I’ll now derive a similar surrogate learning algorithm from mean independence rather than full statistical independence. Recall that the random variable U is mean-independent of  the r.v. V if E[U|V] = E[U]. Albeit weaker than full independence, mean-independence is still a pretty strong assumption. In particular it is stronger than the lack of correlation.

We assume that the feature space contains the single feature x_1 and the rest of the features x_2. We are still in a two-class situation, i.e., y \in \{0,1\}. We further assume

1. x_1 is at least somewhat useful for classification, or in other words, E[x_1|y=0] \neq E[x_1|y=1].

2. x_1 is class-conditionally mean-independent of x_2, i.e., E[x_1|y,x_2] = E[x_1|y] for y \in \{0,1\}.

Now let us consider the quantity E[x_1|x_2]. We have

E[x_1|x_2]=

=E[x_1|x_2,y=0] P(y=0|x_2) + E[x_1|x_2,y=1] P(y=1|x_2)

=E[x_1|y=0] P(y=0|x_2) + E[x_1|y=1] P(y=1|x_2)

Notice that E[x_1|x_2] is a convex sum of E[x_1|y=0] and E[x_1|y=1].

Now using the fact that P(y=0|x_2) + P(y=1|x_2) = 1  we can show after some algebra that

P(y=1|x_2)=\frac{E[x_1|x_2]-E[x_1|y=0]}{E[x_1|y=1]-E[x_1|y=0]}\;\;\;\;\;\;(1)

We have succeeded in decoupling y and x_2 on the right hand side, which results in a simple semi-supervised classification method. We just need the class-conditional means of x_1 and a regressor (which can be learned on unlabeled data) to compute E[x_1|x_2].  Again x_1 acting as a surrogate for y is predicted from x_2.

As opposed to the formulation in the paper this formulation easily accommodates continuous valued x_1.

Discussion

1. The first thing to note is that we are only able to write an expression for P(y|x_2) but not P(y|x_1, x_2). That is, we are able to weaken the independence to mean-independence at the expense of “wasting” feature x_1.

Of course if we have full statistical independence we can use x_1, by using Equation (1) and the fact that, under independence, we have

P(y|x_1, x_2) \propto P(y|x_2) P(x_1|y).

2. If (without loss of generality) we assume that E[x_1|y=1] > E[x_1|y=0], because E[x_1|x_2] lies somewhere between E[x_1|y=0] and E[x_1|y=1], Equation (1) says that P(y=1|x_2) is a monotonically increasing function of E[x_1|x_2].

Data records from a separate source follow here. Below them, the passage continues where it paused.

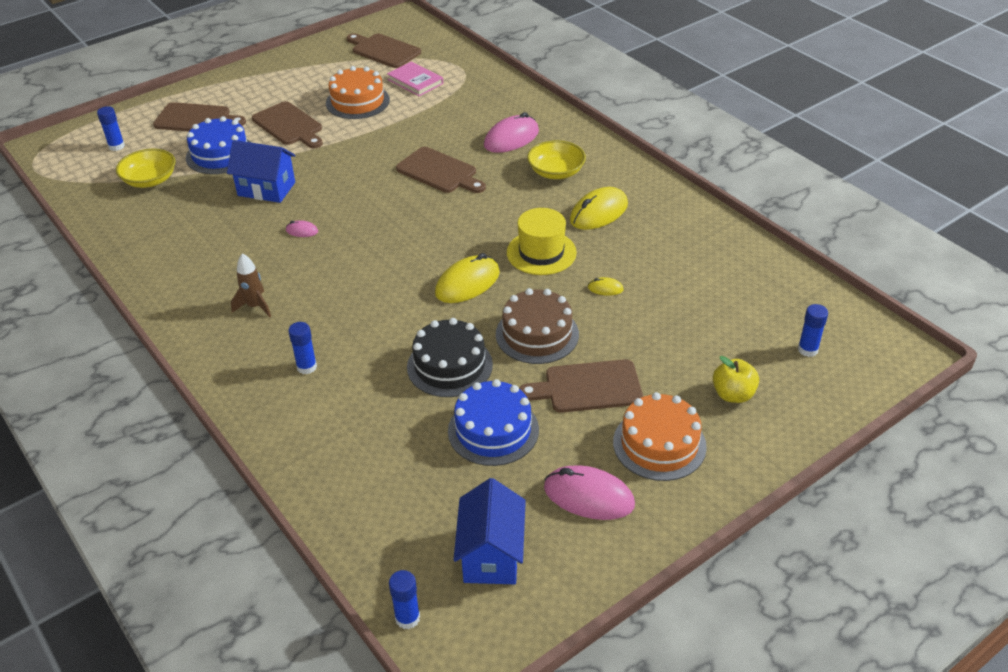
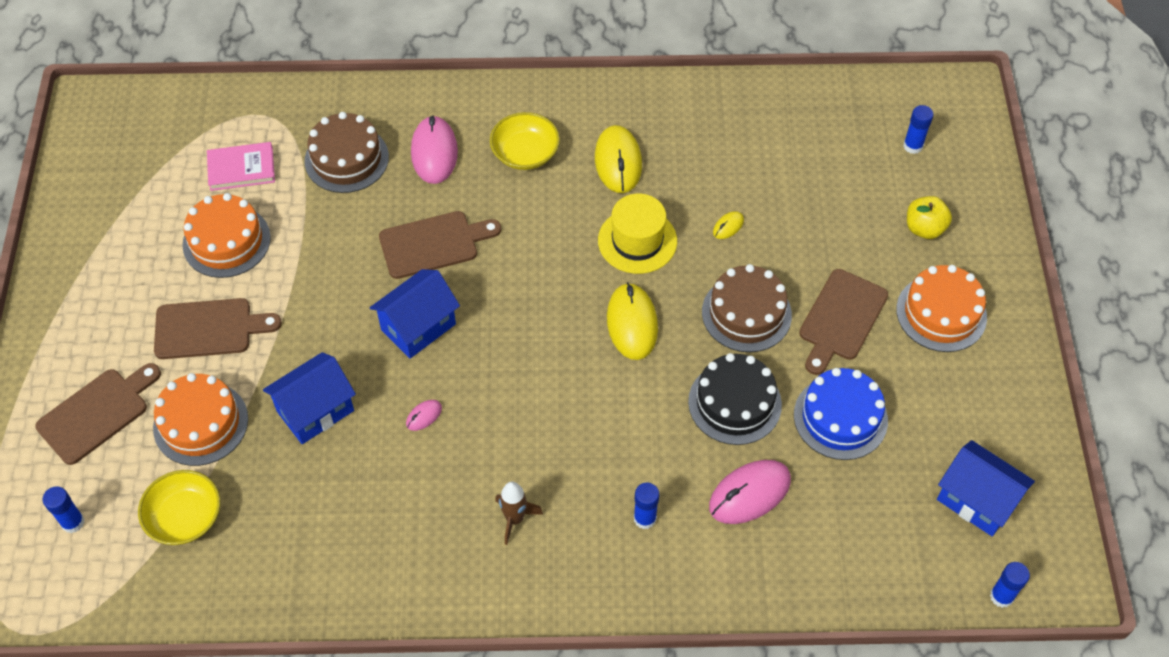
camera: 55 degrees left, 15 degrees up
(220, 154) = (201, 423): blue cake -> orange cake
(368, 196) = (418, 327): none -> blue house
(384, 50) = (144, 160): brown cutting board -> none
(466, 111) = (346, 159): none -> brown cake
(588, 496) = (962, 396): pink mouse -> pink mouse (749, 494)

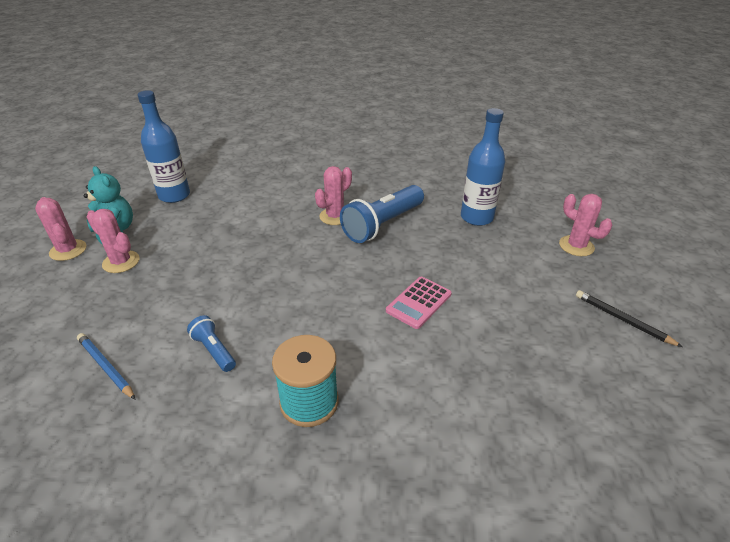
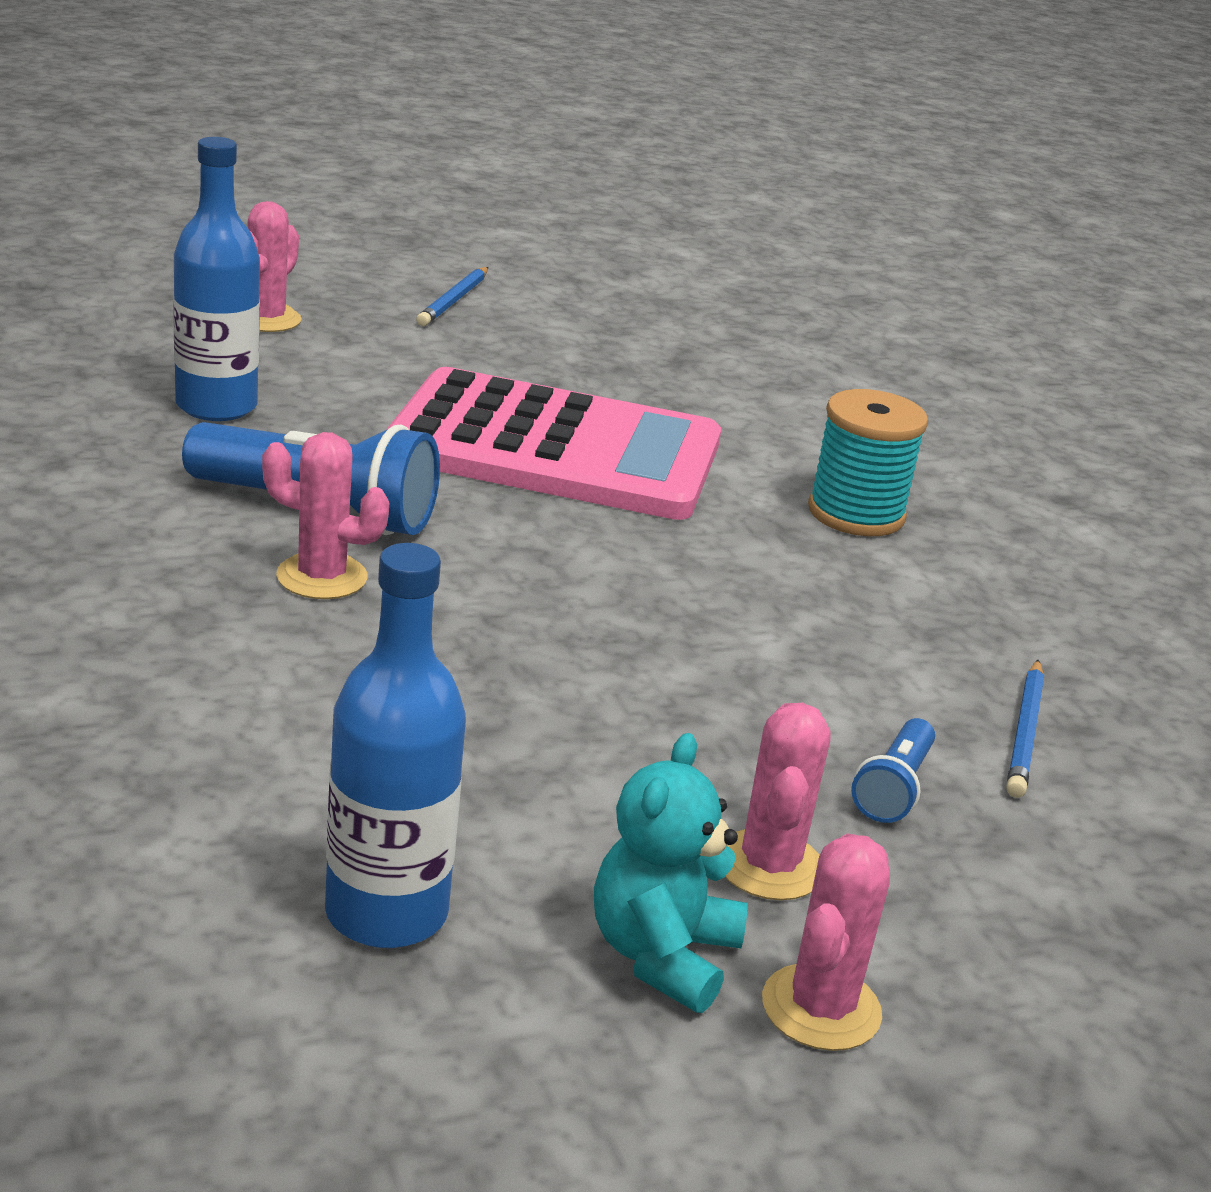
camera: 120 degrees left, 10 degrees down
(214, 350) = (863, 625): blue flashlight -> blue flashlight (893, 788)
(419, 302) = (554, 448): pink calculator -> pink calculator, size x2.46
(622, 320) = (454, 300): black pencil -> blue pencil

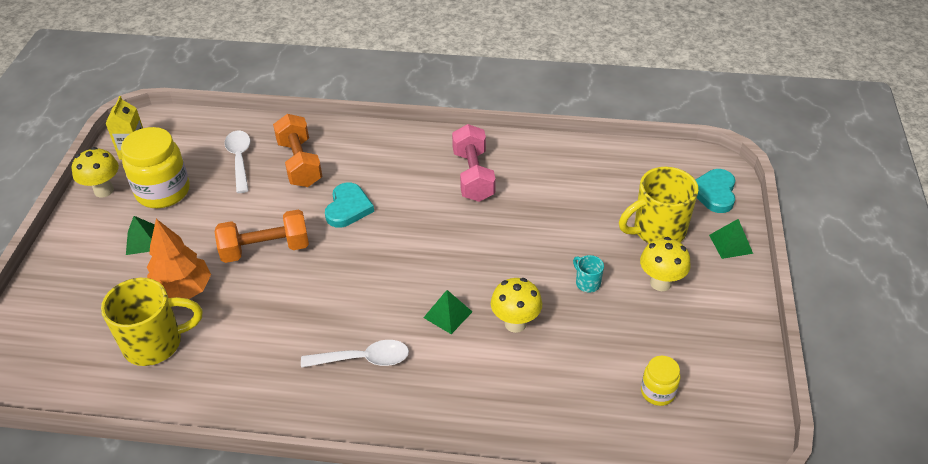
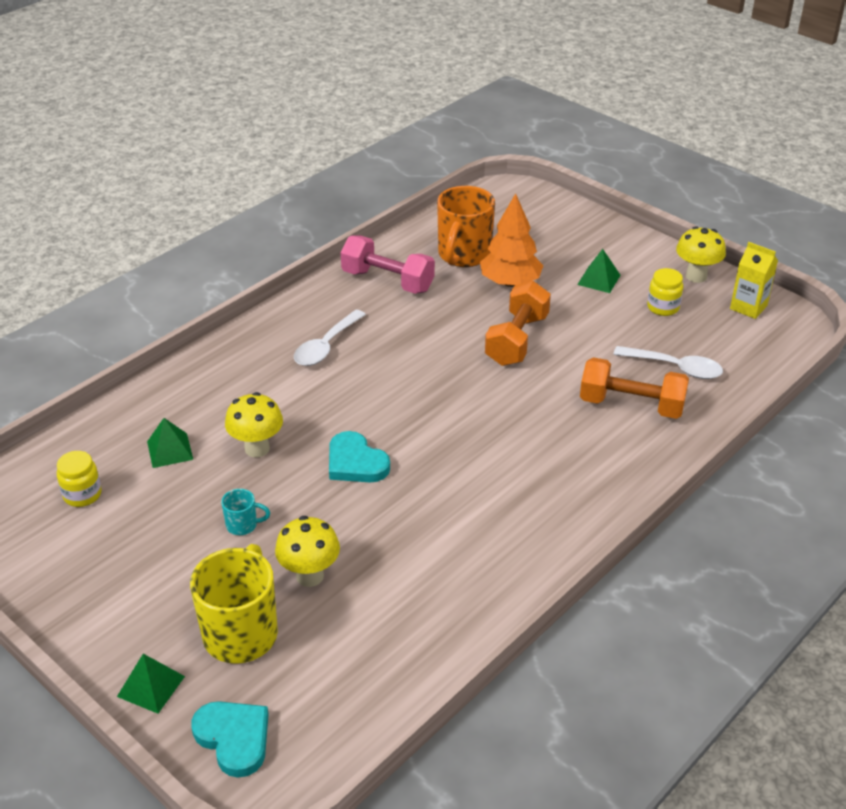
camera: 125 degrees right, 5 degrees down
(155, 343) = (463, 255): yellow mug -> orange mug
(163, 192) = (663, 307): yellow jar -> yellow jar, size x0.52
(348, 208) = (525, 411): turquoise heart -> turquoise heart (355, 462)
(447, 314) = (316, 412): green pyramid -> green pyramid (170, 450)
(473, 176) = (486, 526): pink dumbbell -> pink dumbbell (387, 281)
(660, 283) = (178, 582): yellow mushroom -> yellow mushroom (310, 576)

This means that E[x_1|x_2] itself can be used as the classifier, and labeled examples are needed only to determine a threshold for trading off precision vs. recall. The classifier (or perhaps we should call it a ranker) therefore is built entirely from unlabeled samples.

I’ll post a neat little application of this method soon.